Tuesday, 9 October 2018

Tenants'/Residents' Associations:Get Recognised: New Laws

This is for tenants in England. It's one thing to have a tenants' (sometimes called a residents') association to keep the landlord in check - so long as you aren't saddled with being its secretary! It's another to be recognised because recognition brings additional rights. A recognised association can appoint a surveyor to advise on any matter relating to the service charge payable to the landlord. That surveyor can inspect and copy relevant documents held by the landlord. And the association's secretary can ask the landlord for summaries of service charge costs and insurance cover, inspect service charge accounts and receipts and ask to be consulted about the appointment or reappointment of the dreaded managing agents.  

How do you get to be recognised? Either by the landlord confirming in writing that they recognise the association or by applying to the first tier tribunal (property chamber) for a recognition certificate. But a minimum number of tenants must ask for recognition. That minimum must be 60% of those who qualify (generally, those with long leases who have to pay a variable service charge). As from 01 November 2018, the 60% is reducing to 50%. However there have been tribunal cases in which recognition has been given to less than the current 60% so it is not beyond the realms of possibility that in future less than 50% could score but there would have to be very good reason for it.
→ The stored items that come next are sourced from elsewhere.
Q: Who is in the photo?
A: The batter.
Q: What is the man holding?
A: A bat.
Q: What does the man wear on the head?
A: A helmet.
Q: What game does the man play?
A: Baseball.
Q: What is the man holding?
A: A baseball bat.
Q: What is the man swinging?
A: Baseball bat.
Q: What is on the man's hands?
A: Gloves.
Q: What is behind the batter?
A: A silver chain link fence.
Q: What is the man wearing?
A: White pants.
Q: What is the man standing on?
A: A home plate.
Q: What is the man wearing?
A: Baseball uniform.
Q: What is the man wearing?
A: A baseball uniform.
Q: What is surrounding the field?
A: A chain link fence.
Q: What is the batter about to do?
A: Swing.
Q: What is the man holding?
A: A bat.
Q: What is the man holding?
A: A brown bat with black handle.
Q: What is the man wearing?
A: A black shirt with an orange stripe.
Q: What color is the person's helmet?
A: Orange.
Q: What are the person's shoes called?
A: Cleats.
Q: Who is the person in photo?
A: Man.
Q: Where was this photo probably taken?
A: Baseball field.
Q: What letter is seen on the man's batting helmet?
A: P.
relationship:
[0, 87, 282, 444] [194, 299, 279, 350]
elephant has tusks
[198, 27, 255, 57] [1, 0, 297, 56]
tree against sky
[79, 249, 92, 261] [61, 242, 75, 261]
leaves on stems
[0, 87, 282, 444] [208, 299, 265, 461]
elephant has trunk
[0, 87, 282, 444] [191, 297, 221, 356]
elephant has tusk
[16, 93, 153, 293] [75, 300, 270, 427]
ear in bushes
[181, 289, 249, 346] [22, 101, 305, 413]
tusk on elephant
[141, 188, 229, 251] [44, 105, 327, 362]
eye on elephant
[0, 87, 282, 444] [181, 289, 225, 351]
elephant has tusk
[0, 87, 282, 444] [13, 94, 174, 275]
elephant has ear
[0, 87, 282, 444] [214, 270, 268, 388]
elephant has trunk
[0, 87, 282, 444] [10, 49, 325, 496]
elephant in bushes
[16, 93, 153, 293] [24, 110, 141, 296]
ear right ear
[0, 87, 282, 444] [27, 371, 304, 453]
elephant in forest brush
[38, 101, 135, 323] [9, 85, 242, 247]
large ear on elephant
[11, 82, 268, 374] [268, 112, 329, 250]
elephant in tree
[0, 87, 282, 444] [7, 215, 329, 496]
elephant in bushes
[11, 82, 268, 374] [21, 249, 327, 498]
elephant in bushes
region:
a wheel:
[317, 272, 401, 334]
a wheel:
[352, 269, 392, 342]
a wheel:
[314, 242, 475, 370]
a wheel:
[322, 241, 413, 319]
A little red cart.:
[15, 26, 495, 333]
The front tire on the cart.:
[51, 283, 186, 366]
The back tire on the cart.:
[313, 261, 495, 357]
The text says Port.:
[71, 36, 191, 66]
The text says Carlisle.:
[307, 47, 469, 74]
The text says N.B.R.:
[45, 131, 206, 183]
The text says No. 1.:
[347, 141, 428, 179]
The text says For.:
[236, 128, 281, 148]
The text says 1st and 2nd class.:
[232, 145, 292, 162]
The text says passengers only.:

For the change, you can thank (or curse, if you are landlord) the Tenants' Associations (Provisions Relating to Recognition of Information) (England) Regulations 2018 SI/2018/1043.

But how do you get to the magic 50%? In large blocks, the occupiers may be elusive or persons to whom the premises have been let by the tenant who holds the main lease. You may not have a clue with whom you should be communicating. Another change here by courtesy of the new regulations. If the landlord is asked to do so in writing by the association's secretary, then they must provide the secretary with contact details of all qualifying tenants - so long as they consent - for the purpose of ascertaining whether they wish to join the association.  

The new regulations  also specify what matters the tribunal should take into account when deciding whether to issue a recognition certificate - or cancel it.